◆ TASKS TO PERFORM ◆
A. Return the passage of the forum thread on driving in Mexico from "With some caveats, yes." up to and including "the fourth day.", copied word for word.
B. Decide whether each statement below agrees with the forum thread on driving in Mexico. Answer yes or no, and quote the deciding words from the thread. (i) The writer took the Arco Norte around CDMX on the third day of the drive to Mérida. (ii) The writer has never found a Pemex without a bathroom. (iii) According to eastwind, drivers in that area pull over when police drive with their lights flashing.
*** EXCERPT TO READ Section Begins ***
With some caveats, yes.

I'm a youngish single woman who has travelled huge swaths of Mexico on her own with no trouble. I stick to the toll roads as much as possible, especially in the north, I obey the speed limit, and I drive during the day.

I just drove from southern SK to Mérida. I crossed at Colombia (just northwest of Laredo), stopped in Matehuala the first night, took the Arco Norte around CDMX the second day and stopped in Xalapa. Third day, I stopped in Villahermosa and I was home around 5PM the fourth day.

Ajijic is a huge detour and I haven't been that way, so others will be able to better advise you, but I'm thinking you could cross at Laredo or Colombia and then stop around Saltillo the first night and Zacatecas the second. I'm sure you'll get lots of good route advice here. I know I did!

On this trip, I had zero issues and the only stops were at the Campeche and Yucatán borders, likely because of the proximity to the Guatemala and Belize borders, where state police officers checked my immigration and vehicle import documentation.

This was in sharp contrast to the days when I was driving between Nogales and Mazatlán on MX-15 and kept getting (legitimate) stops by the narcos, the agricultural inspectors, the feds, the military, and the state police. So I was able to cover a lot more miles per day on this trip than I have in the northwest part of the country. It should be the same en route to Ajijic.

The advice that I've seen but never had to heed if you get pulled over and are asked for a bribe, offer a copy of your license, not the original, and ask to be taken to the nearest police station so you can pay your fine there. The fine will likely be less than the bribe. Again, obeying the speed limit will greatly reduce your chance of being pulled over.

My final tip is that I've never come across a Pemex that didn't have a bathroom or an Oxxo that didn't have coffee. 

I hope you have a wonderful trip. I also debated flying or driving and am so glad I went with the latter.


----------



## eastwind (Jun 18, 2016)

One of the things that has scared me from trying to drive in Mexico is lack of clarity about what a policeman wants you to do when he wants you to do something. The police around here often drive with their lights flashing, and nobody pulls over. Sometimes when traffic is backed up the police stay in their lane with their lights flashing and wait their turn like everyone else, and no one gets out of their way. Alternatively, sometimes on a road with 2 lanes going the same way they will drive down the stripe and everyone edges over to the curb to make 3 lanes out of a 2 lane road so they can get wherever they're going sooner.
*** EXCERPT TO READ Section Ends ***
*** SOURCE MATERIAL Section Begins ***
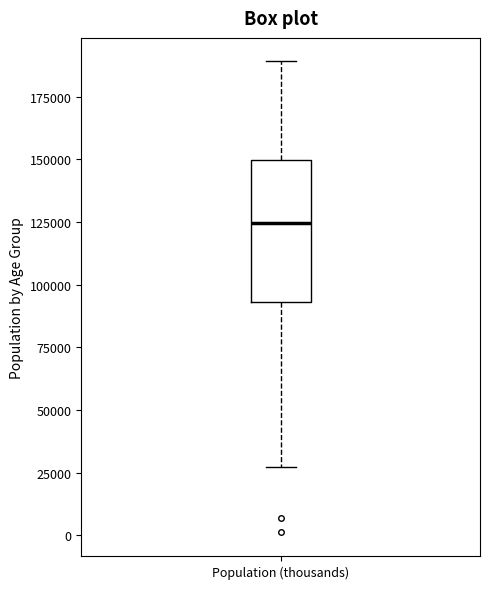

Where is the upper edge of the box for Population (thousands) on the y-axis? The values are not printed on the chart, so give them approximately, as read against the axis.

150000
*** SOURCE MATERIAL Section Ends ***
◆ TASK-BY-TASK ANSWERS ◆
A.
With some caveats, yes.

I'm a youngish single woman who has travelled huge swaths of Mexico on her own with no trouble. I stick to the toll roads as much as possible, especially in the north, I obey the speed limit, and I drive during the day.

I just drove from southern SK to Mérida. I crossed at Colombia (just northwest of Laredo), stopped in Matehuala the first night, took the Arco Norte around CDMX the second day and stopped in Xalapa. Third day, I stopped in Villahermosa and I was home around 5PM the fourth day.

B.
(i) No: "took the Arco Norte around CDMX the second day"
(ii) Yes: "I've never come across a Pemex that didn't have a bathroom"
(iii) No: "The police around here often drive with their lights flashing, and nobody pulls over."